Face + Hair = FaceHair
Last night, we were heading out to the IO Christmas Party Spectacular. So, I decided to shave. And as I ran the razor down my face, I reflected on my life as a shaver and realized I had no idea when I first started shaving. I can remember a time when I wasn't shaving (elementary school). I even have pictures to prove it. Likewise, I can clearly recall periods of my
life where I have needed to shave (yesterday and today, for instance). But, the Mason Dixon line between baby face and stubble face is hazy to say the very least.
I can't even remember anyone really teaching me. I'm sure my dad would have if I had asked him, but I don't remember ever asking him or, for that matter, ever having the feeling of needing to ask him. Did he teach me and I just forgot? I don't know. All I know is day in and day out, for years, I just woke up in the morning and brushed my teeth and now for years, day in and day out, I've been waking up in the morning and brushing my teeth and shaving my face. Apparently, it was a seamless transition. I have no apparent scars to remind me of doing it wrong. It's as if one day I just woke up hairy and magically knew how to pull a razor along my face without leaving divets or hacking through veins and vital arteries.

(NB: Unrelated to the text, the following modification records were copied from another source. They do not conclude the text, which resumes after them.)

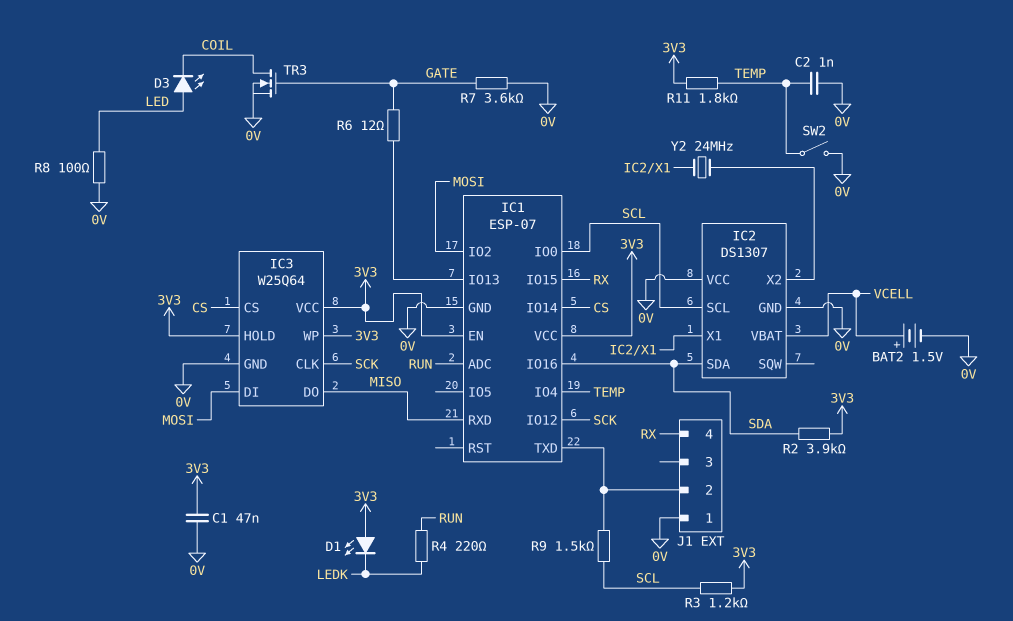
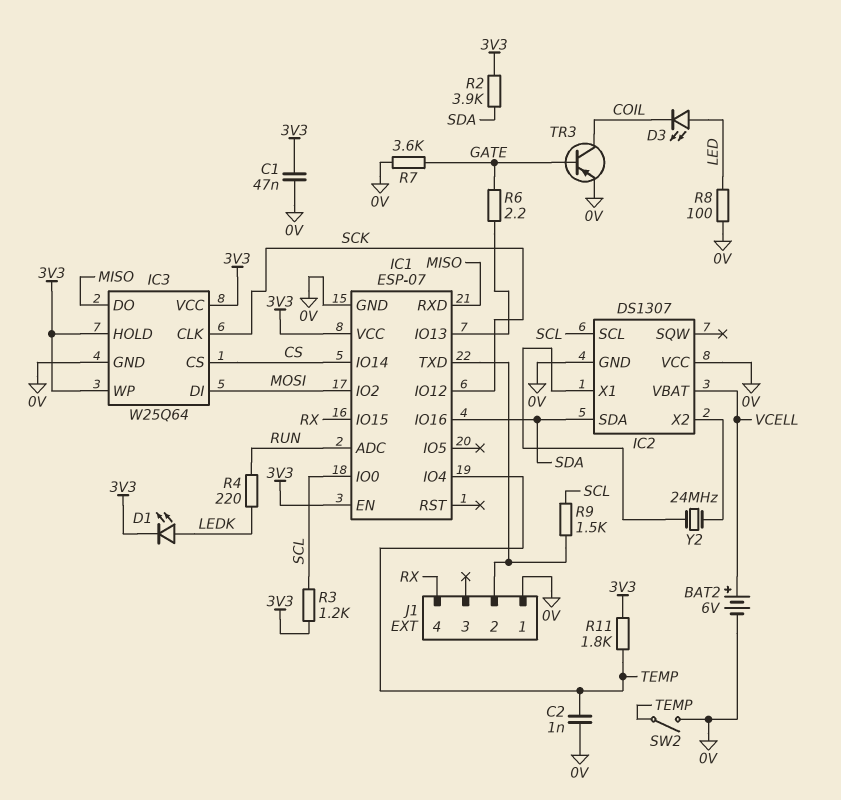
BAT2: 1.5V (plus VCELL, minus 0V) -> 6V (plus VCELL, minus 0V)
D1: LED (A 3V3, K LEDK) -> LED (A LEDK, K 3V3)
R6: 12 (GATE, IC1/IO13) -> 2.2 (GATE, IC1/IO13)
TR3: NMOS (G GATE, D COIL, S 0V) -> PNP (B GATE, C COIL, E 0V)

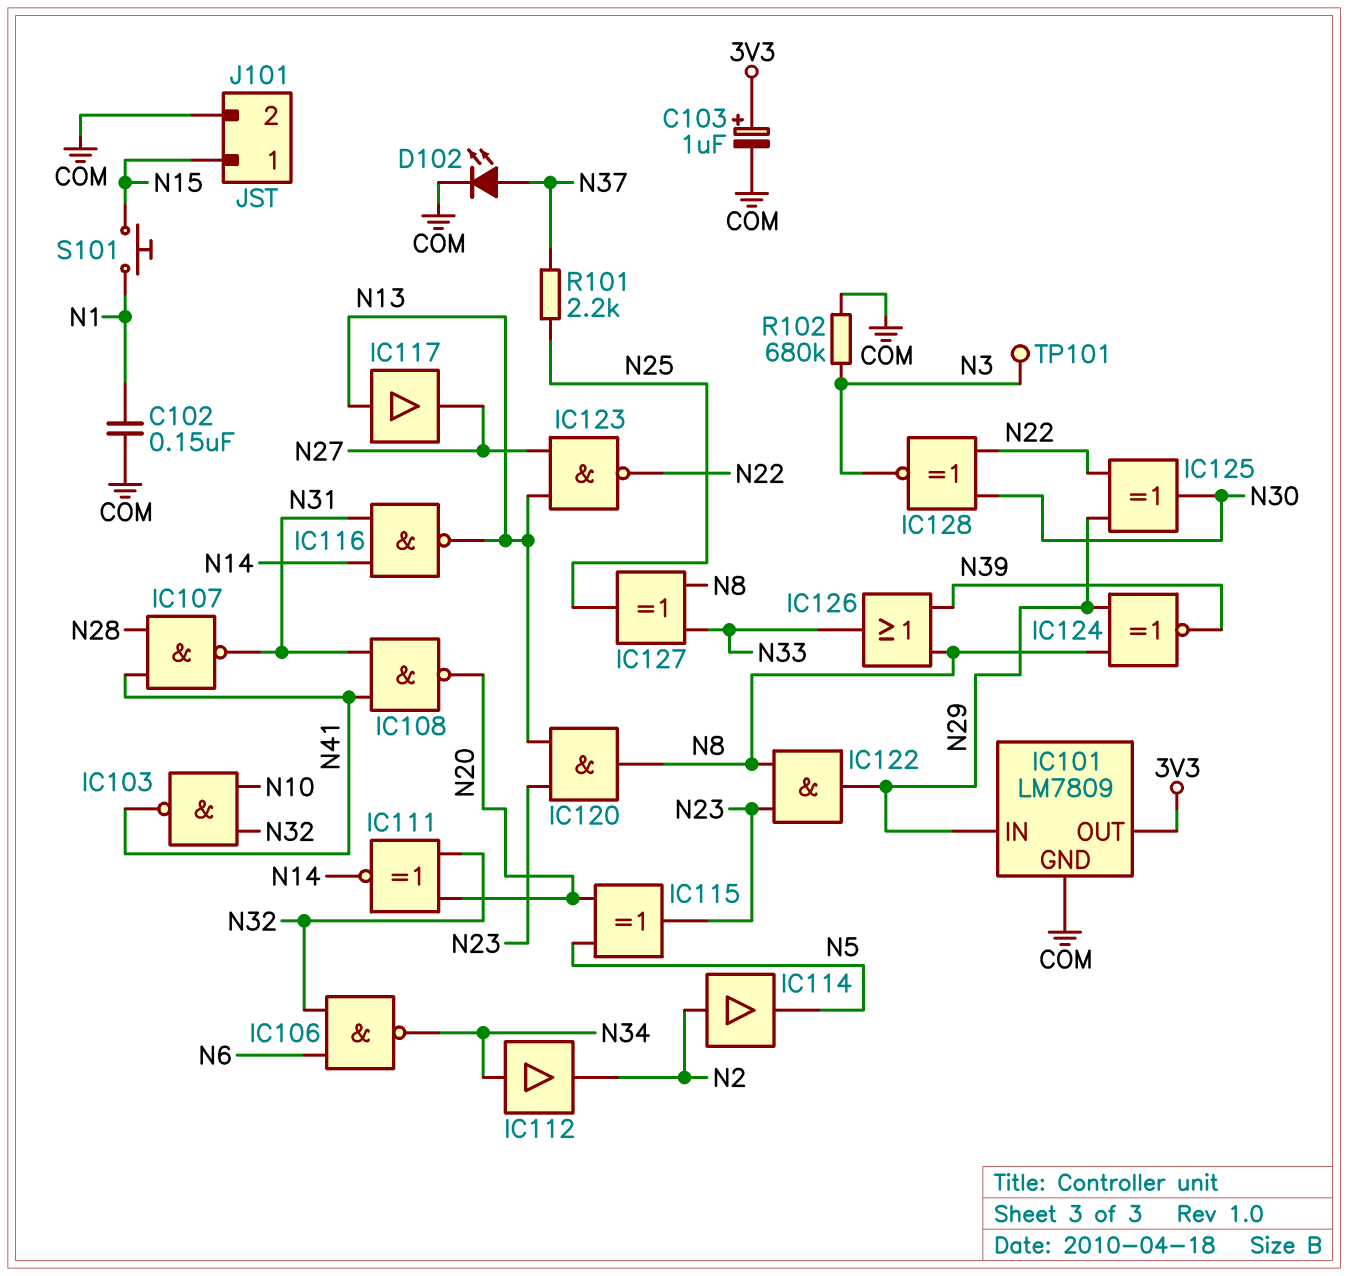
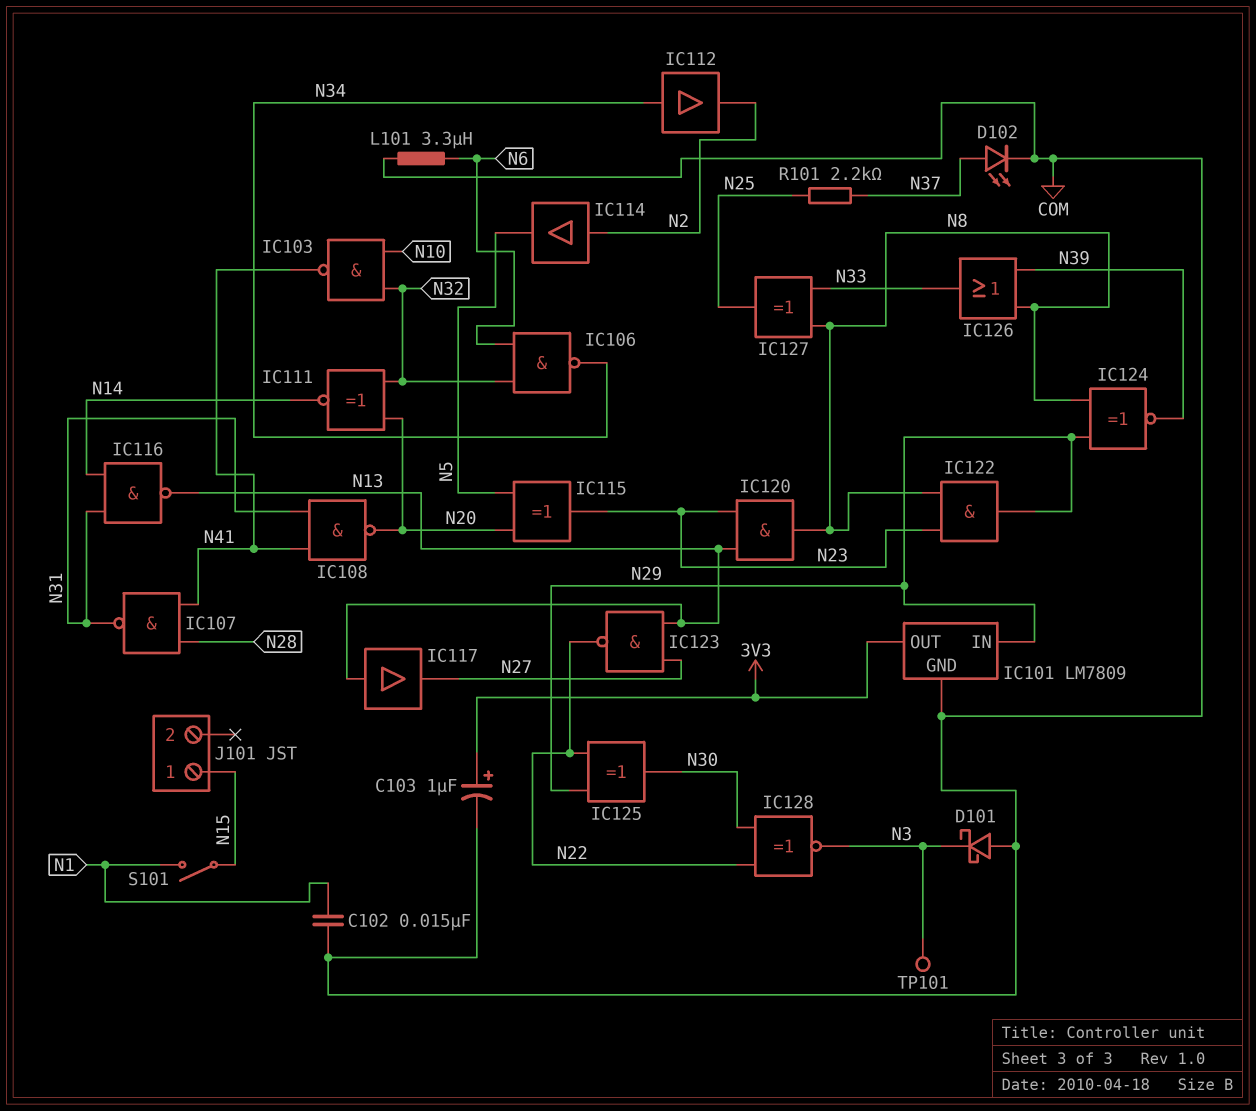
C102: 150nF (COM, N1) -> 15nF (COM, N1)
D101: none -> schottky (A COM, K N3)
J101 pin 2: COM -> none
L101: none -> 3.3uH (COM, N6)
R102: 680k (COM, N3) -> none
S101: button (N1, N15) -> switch (N1, N15)

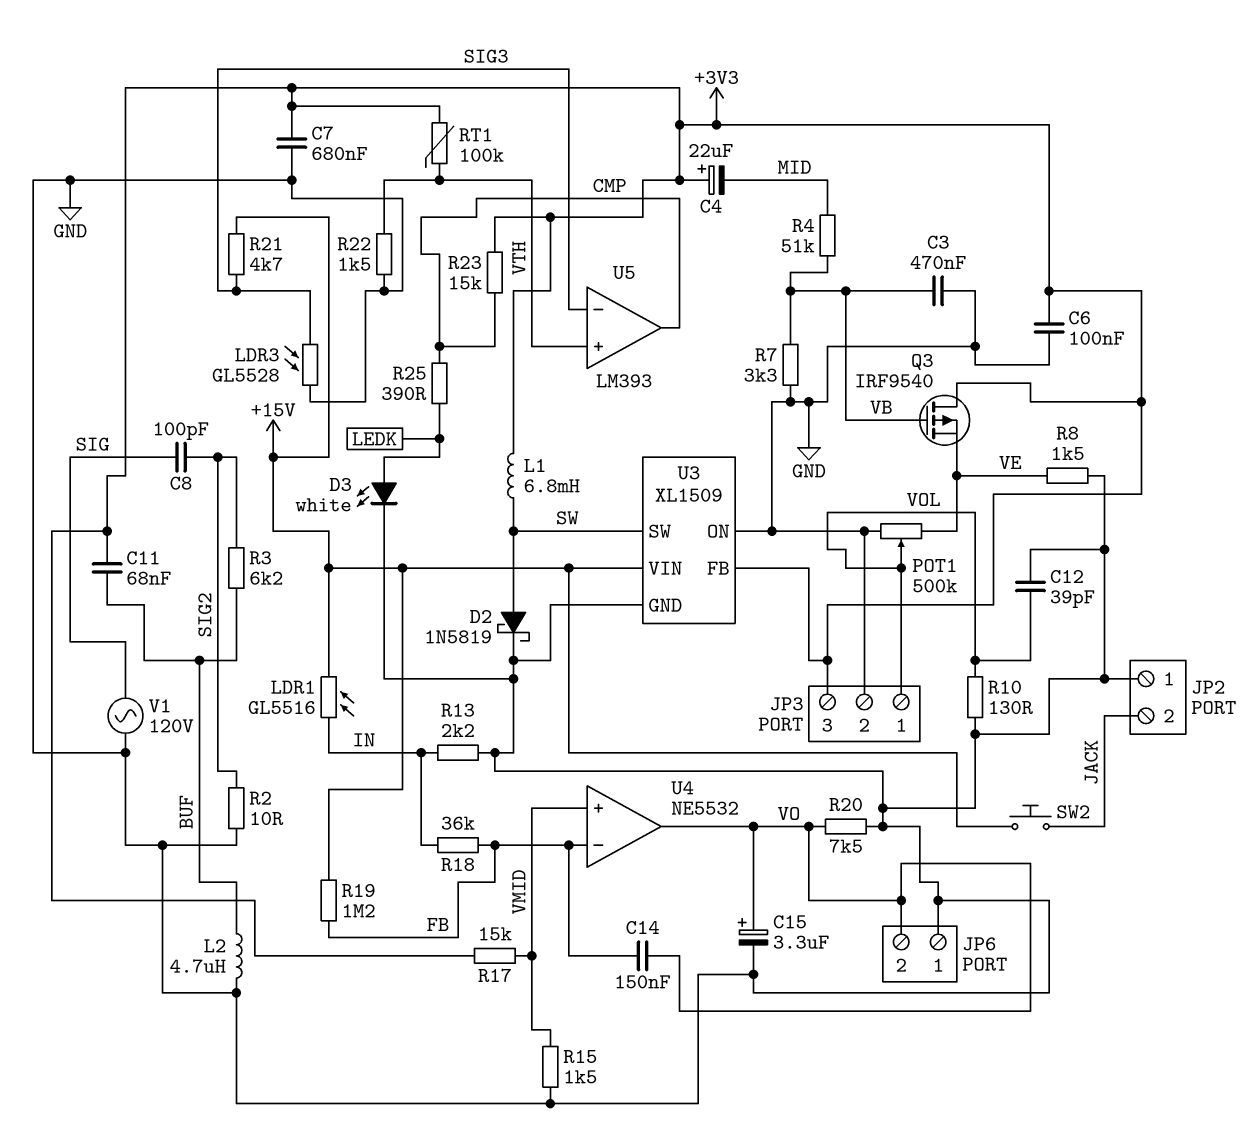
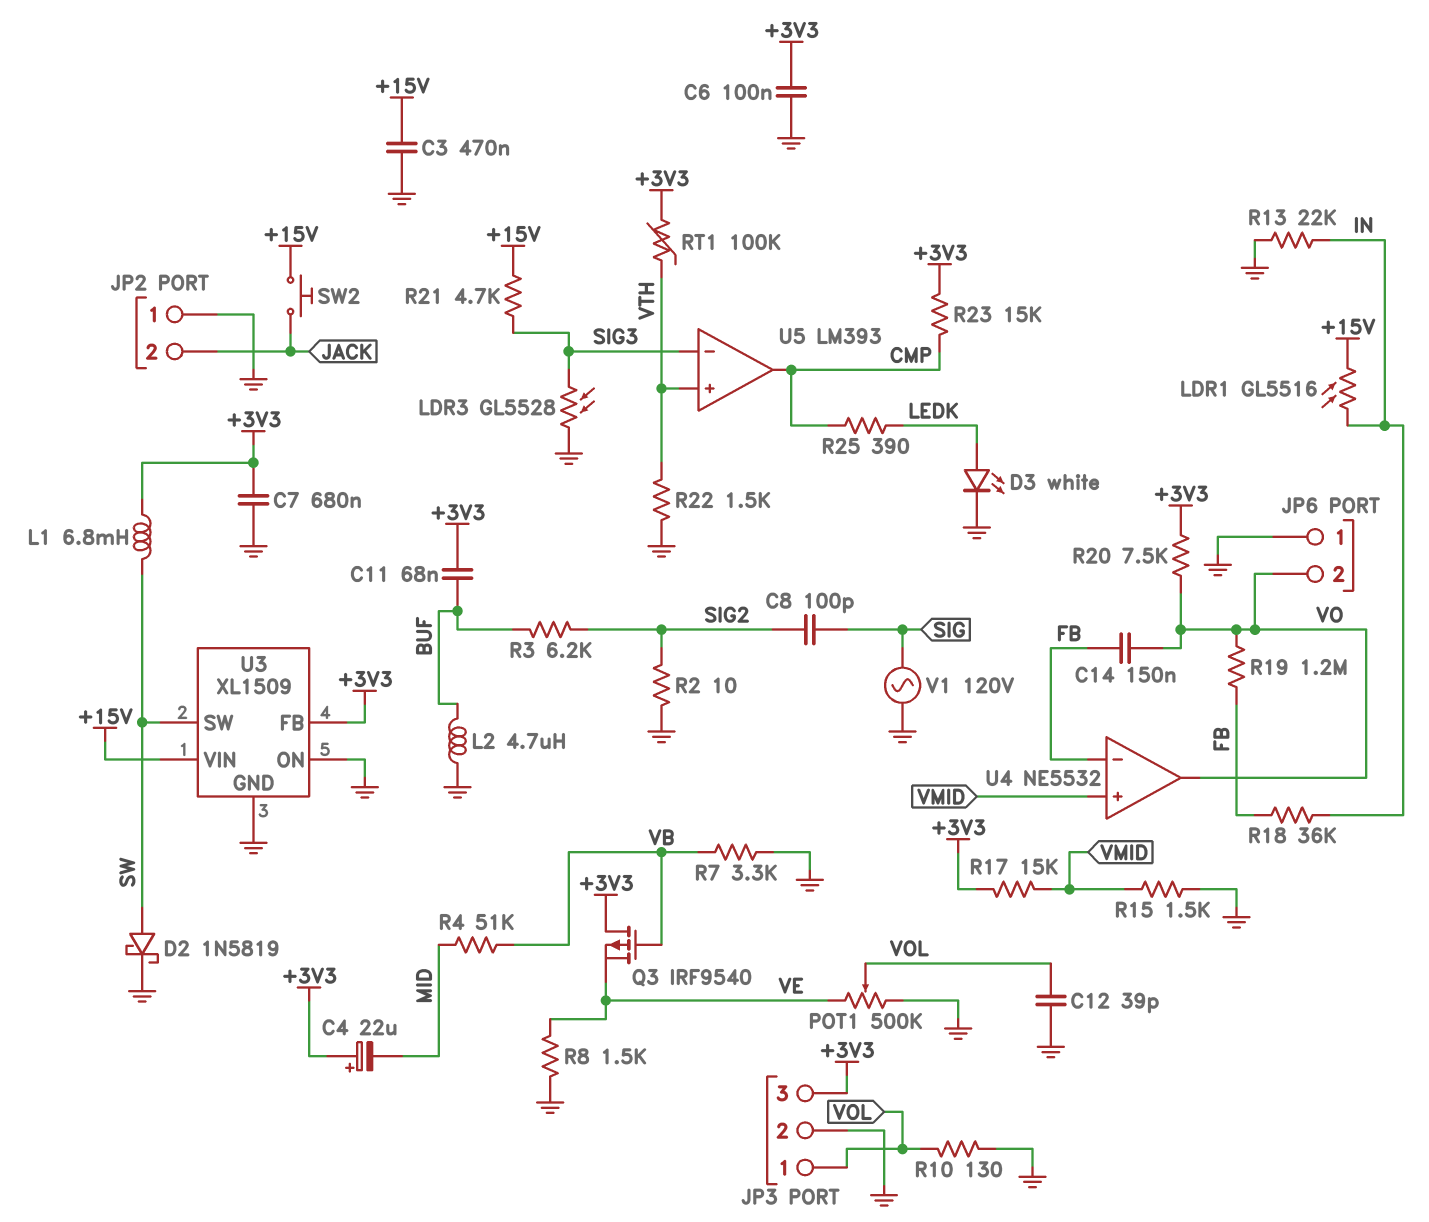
C3: 470nF (GND, VB) -> 470nF (+15V, GND)
C15: 3.3uF (plus VO, minus GND) -> none
R13: 2.2k (GND, IN) -> 22k (GND, IN)
R19: 1.2M (+15V, FB) -> 1.2M (FB, VO)
R20: 7.5k (GND, VO) -> 7.5k (+3V3, VO)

I'd like to know when my face got so coarse. Then, when they finally make a time machine, I will know exactly where to flash back to stop it! It's not that I don't like facial hair. In fact, the exact opposite is sometimes true. I just don't always like facial hair. The perfect solution would be to somehow absorb the mutant power to control my facial hair. That way I could wake up and instantly decide whether I wanted a smooth face or a fu man chu.